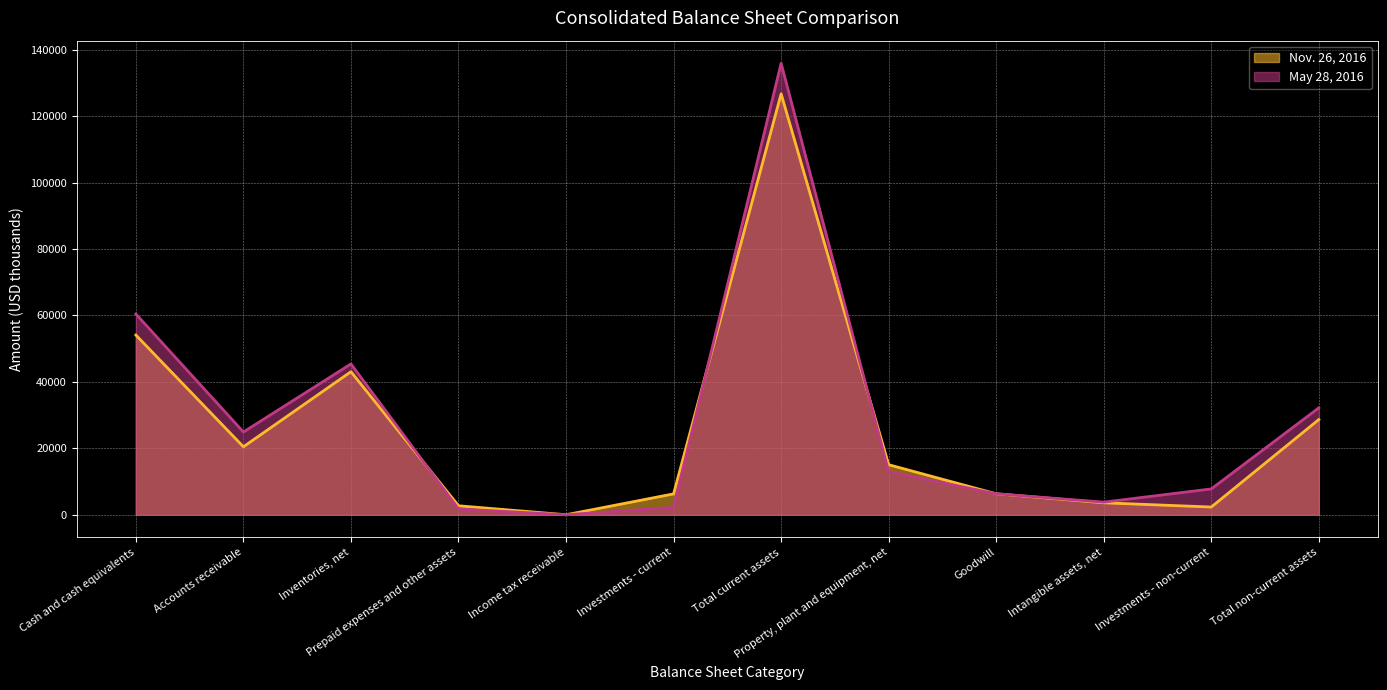

Which series ends up on top after the final intersection of Nov. 26, 2016 and May 28, 2016?

Nov. 26, 2016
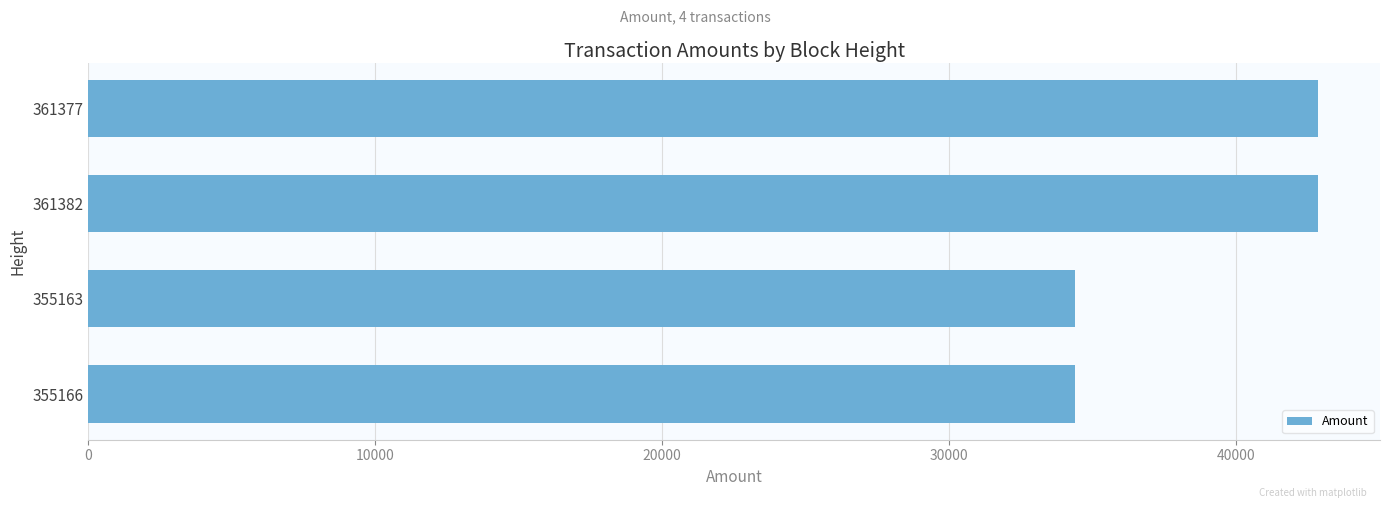

The chart shows a value of 34380 at 355163. True or false?

True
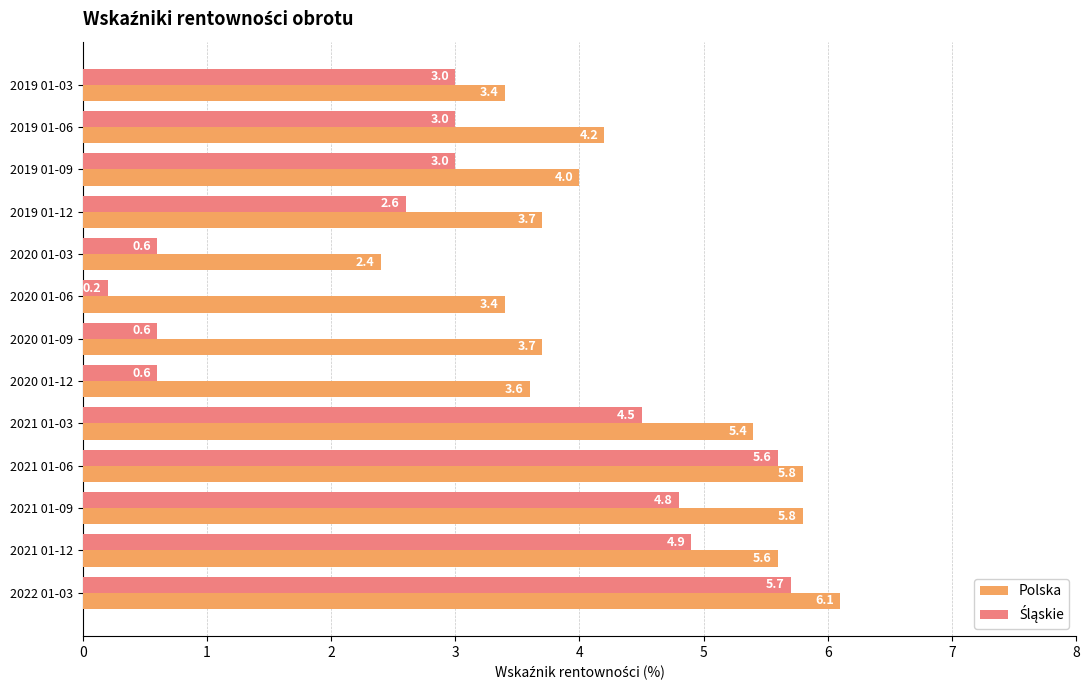

Count the number of categories in the chart.

13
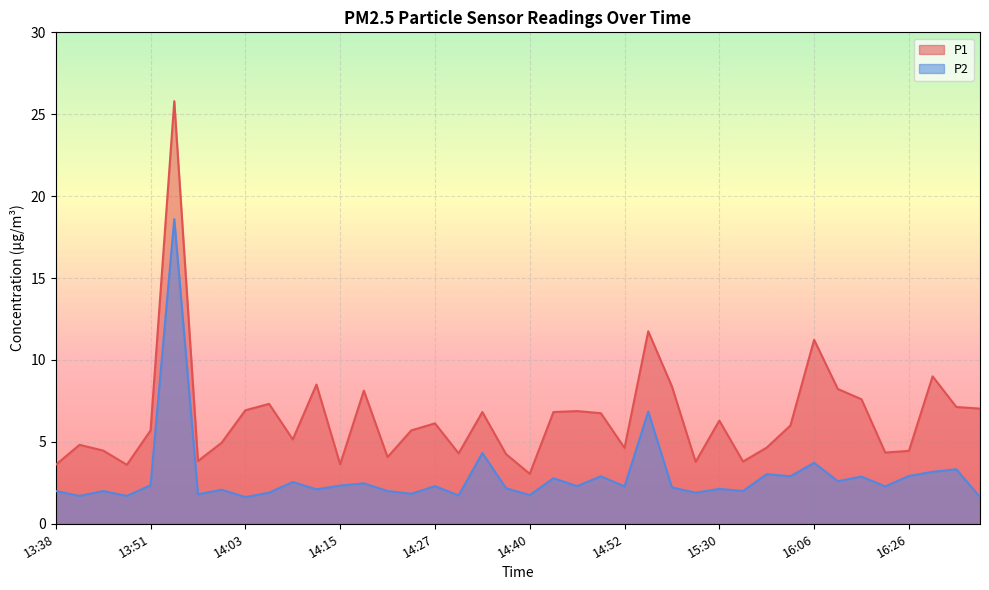

What is the lowest value of the P1 series?

3.0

____________________

What the exercise asks
Format the text lines of all the entries above as a numbered list, one line per item. Omit the blank lines and leave the pictures out.

Reply
1. Which series ends up on top after the final intersection of Nov. 26, 2016 and May 28, 2016?
2. Nov. 26, 2016
3. The chart shows a value of 34380 at 355163. True or false?
4. True
5. Count the number of categories in the chart.
6. 13
7. What is the lowest value of the P1 series?
8. 3.0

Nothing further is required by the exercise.